Reading text:

= = = =

More automaton translation

src/ast.h

 // Copyright 2006-2008 the V8 project authors. All rights reserved.
 // Redistribution and use in source and binary forms, with or without
 // modification, are permitted provided that the following conditions are
 // met:
 //
 //     * Redistributions of source code must retain the above copyright
 //       notice, this list of conditions and the following disclaimer.
 //     * Redistributions in binary form must reproduce the above
 //       copyright notice, this list of conditions and the following
 //       disclaimer in the documentation and/or other materials provided
@@ skipping 1186 matching lines @@
   VISIT(Assertion)                                                   \
   VISIT(CharacterClass)                                              \
   VISIT(Atom)                                                        \
   VISIT(Quantifier)                                                  \
   VISIT(Capture)                                                     \
   VISIT(Lookahead)                                                   \
   VISIT(Backreference)                                               \
   VISIT(Empty)

= = = =

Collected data
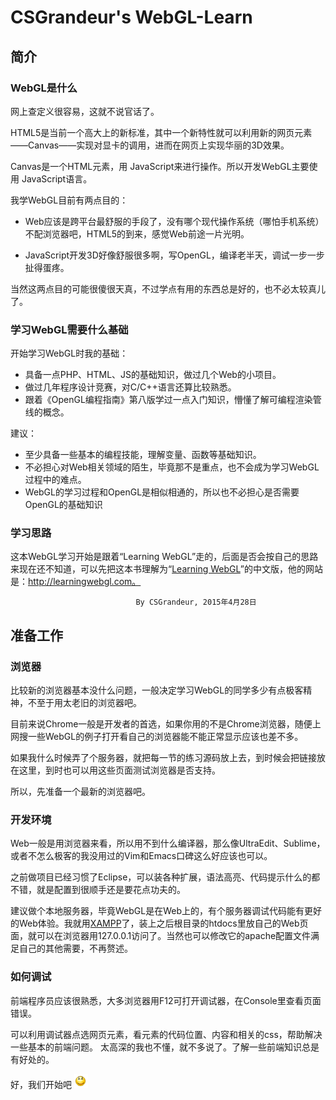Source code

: # CSGrandeur's WebGL-Learn
## **简介**
### WebGL是什么
网上查定义很容易，这就不说官话了。

HTML5是当前一个高大上的新标准，其中一个新特性就可以利用新的网页元素——Canvas——实现对显卡的调用，进而在网页上实现华丽的3D效果。

Canvas是一个HTML元素，用 JavaScript来进行操作。所以开发WebGL主要使用 JavaScript语言。

我学WebGL目前有两点目的：
* Web应该是跨平台最舒服的手段了，没有哪个现代操作系统（哪怕手机系统）不配浏览器吧，HTML5的到来，感觉Web前途一片光明。

* JavaScript开发3D好像舒服很多啊，写OpenGL，编译老半天，调试一步一步扯得蛋疼。

当然这两点目的可能很傻很天真，不过学点有用的东西总是好的，也不必太较真儿了。
### 学习WebGL需要什么基础

开始学习WebGL时我的基础：
* 具备一点PHP、HTML、JS的基础知识，做过几个Web的小项目。
* 做过几年程序设计竞赛，对C/C++语言还算比较熟悉。
* 跟着《OpenGL编程指南》第八版学过一点入门知识，懵懂了解可编程渲染管线的概念。


建议：
* 至少具备一些基本的编程技能，理解变量、函数等基础知识。
* 不必担心对Web相关领域的陌生，毕竟那不是重点，也不会成为学习WebGL过程中的难点。
* WebGL的学习过程和OpenGL是相似相通的，所以也不必担心是否需要OpenGL的基础知识

### 学习思路

这本WebGL学习开始是跟着“Learning WebGL”走的，后面是否会按自己的思路来现在还不知道，可以先把这本书理解为“[Learning WebGL](http://learningwebgl.com)”的中文版，他的网站是：http://learningwebgl.com。

                                By CSGrandeur, 2015年4月28日
## **准备工作**


### 浏览器

比较新的浏览器基本没什么问题，一般决定学习WebGL的同学多少有点极客精神，不至于用太老旧的浏览器吧。

目前来说Chrome一般是开发者的首选，如果你用的不是Chrome浏览器，随便上网搜一些WebGL的例子打开看自己的浏览器能不能正常显示应该也差不多。

如果我什么时候弄了个服务器，就把每一节的练习源码放上去，到时候会把链接放在这里，到时也可以用这些页面测试浏览器是否支持。

所以，先准备一个最新的浏览器吧。

### 开发环境
Web一般是用浏览器来看，所以用不到什么编译器，那么像UltraEdit、Sublime，或者不怎么极客的我没用过的Vim和Emacs口碑这么好应该也可以。

之前做项目已经习惯了Eclipse，可以装各种扩展，语法高亮、代码提示什么的都不错，就是配置到很顺手还是要花点功夫的。

建议做个本地服务器，毕竟WebGL是在Web上的，有个服务器调试代码能有更好的Web体验。我就用[XAMPP](www.apachefriends.org)了，装上之后根目录的htdocs里放自己的Web页面，就可以在浏览器用127.0.0.1访问了。当然也可以修改它的apache配置文件满足自己的其他需要，不再赘述。


### 如何调试

前端程序员应该很熟悉，大多浏览器用F12可打开调试器，在Console里查看页面错误。

可以利用调试器点选网页元素，看元素的代码位置、内容和相关的css，帮助解决一些基本的前端问题。
太高深的我也不懂，就不多说了。了解一些前端知识总是有好处的。


好，我们开始吧 ![](./image/general/lovelysmile.png)
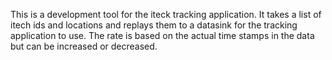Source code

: This is a development tool for the iteck tracking application.  It takes a list of itech ids and locations and replays them to a datasink for the tracking application to use.  The rate is based on the actual time stamps in the data but can be increased or decreased.
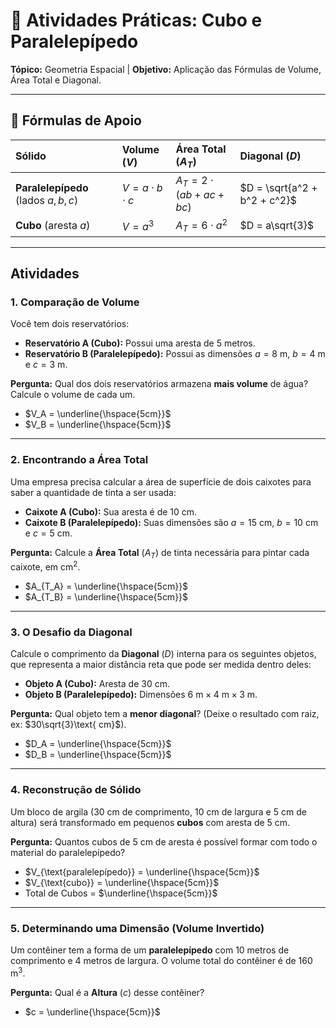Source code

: # 📝 Atividades Práticas: Cubo e Paralelepípedo

**Tópico:** Geometria Espacial | **Objetivo:** Aplicação das Fórmulas de Volume, Área Total e Diagonal.

---

## 🔑 Fórmulas de Apoio

| Sólido | Volume ($V$) | Área Total ($A_T$) | Diagonal ($D$) |
| :--- | :--- | :--- | :--- |
| **Paralelepípedo** (lados $a, b, c$) | $V = a \cdot b \cdot c$ | $A_T = 2 \cdot (ab + ac + bc)$ | $D = \sqrt{a^2 + b^2 + c^2}$ |
| **Cubo** (aresta $a$) | $V = a^3$ | $A_T = 6 \cdot a^2$ | $D = a\sqrt{3}$ |

---

## Atividades

### 1. Comparação de Volume

Você tem dois reservatórios:

* **Reservatório A (Cubo):** Possui uma aresta de $5\text{ metros}$.
* **Reservatório B (Paralelepípedo):** Possui as dimensões $a=8\text{ m}$, $b=4\text{ m}$ e $c=3\text{ m}$.

**Pergunta:** Qual dos dois reservatórios armazena **mais volume** de água? Calcule o volume de cada um.

* $V_A = \underline{\hspace{5cm}}$
* $V_B = \underline{\hspace{5cm}}$

---

### 2. Encontrando a Área Total

Uma empresa precisa calcular a área de superfície de dois caixotes para saber a quantidade de tinta a ser usada:

* **Caixote A (Cubo):** Sua aresta é de $10\text{ cm}$.
* **Caixote B (Paralelepípedo):** Suas dimensões são $a=15\text{ cm}$, $b=10\text{ cm}$ e $c=5\text{ cm}$.

**Pergunta:** Calcule a **Área Total** ($A_T$) de tinta necessária para pintar cada caixote, em $\text{cm}^2$.

* $A_{T_A} = \underline{\hspace{5cm}}$
* $A_{T_B} = \underline{\hspace{5cm}}$

---

### 3. O Desafio da Diagonal

Calcule o comprimento da **Diagonal** ($D$) interna para os seguintes objetos, que representa a maior distância reta que pode ser medida dentro deles:

* **Objeto A (Cubo):** Aresta de $30\text{ cm}$.
* **Objeto B (Paralelepípedo):** Dimensões $6\text{ m} \times 4\text{ m} \times 3\text{ m}$.

**Pergunta:** Qual objeto tem a **menor diagonal**? (Deixe o resultado com raiz, ex: $30\sqrt{3}\text{ cm}$).

* $D_A = \underline{\hspace{5cm}}$
* $D_B = \underline{\hspace{5cm}}$

---

### 4. Reconstrução de Sólido

Um bloco de argila ($30\text{ cm}$ de comprimento, $10\text{ cm}$ de largura e $5\text{ cm}$ de altura) será transformado em pequenos **cubos** com aresta de $5\text{ cm}$.

**Pergunta:** Quantos cubos de $5\text{ cm}$ de aresta é possível formar com todo o material do paralelepípedo?

* $V_{\text{paralelepípedo}} = \underline{\hspace{5cm}}$
* $V_{\text{cubo}} = \underline{\hspace{5cm}}$
* Total de Cubos = $\underline{\hspace{5cm}}$

---

### 5. Determinando uma Dimensão (Volume Invertido)

Um contêiner tem a forma de um **paralelepípedo** com $10\text{ metros}$ de comprimento e $4\text{ metros}$ de largura. O volume total do contêiner é de $160\text{ m}^3$.

**Pergunta:** Qual é a **Altura** ($c$) desse contêiner?

* $c = \underline{\hspace{5cm}}$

= = = =

Set of tasks:
**1.** Answer these questions about the ast.h excerpt:
(a) Which years does the copyright notice give?
(b) How many matching lines are reported as skipped?
(c) Which entry directly follows VISIT(Capture) in the list?
**2.** Write the lines that come after the last line of the ast.h excerpt.

Task-by-task answers:
**1.**
(a) 2006-2008
(b) 1186
(c) VISIT(Lookahead)

**2.**
 
 
-class RegExpVisitor;
-template <typename Char> class RegExpNode;
 #define FORWARD_DECLARE(Name) class RegExp##Name;
 FOR_EACH_REG_EXP_NODE_TYPE(FORWARD_DECLARE)
 #undef FORWARD_DECLARE
 
 
 class RegExpTree: public ZoneObject {
  public:
   virtual ~RegExpTree() { }
   virtual void* Accept(RegExpVisitor* visitor, void* data) = 0;
+  virtual RegExpNode* ToNode(RegExpCompiler* compiler,

[Lasse Reichstein, 2008/11/06 16:46:44]

Could this be a Visitor instead?

[Christian Plesner Hansen, 2008/11/06 17:34:42]

It used to be but when I wanted to add the on_failure argument it became
unmanageable.

+                             RegExpNode* on_success,
+                             RegExpNode* on_failure) = 0;
   SmartPointer<char> ToString();
 #define MAKE_ASTYPE(Name)  virtual RegExp##Name* As##Name();
   FOR_EACH_REG_EXP_NODE_TYPE(MAKE_ASTYPE)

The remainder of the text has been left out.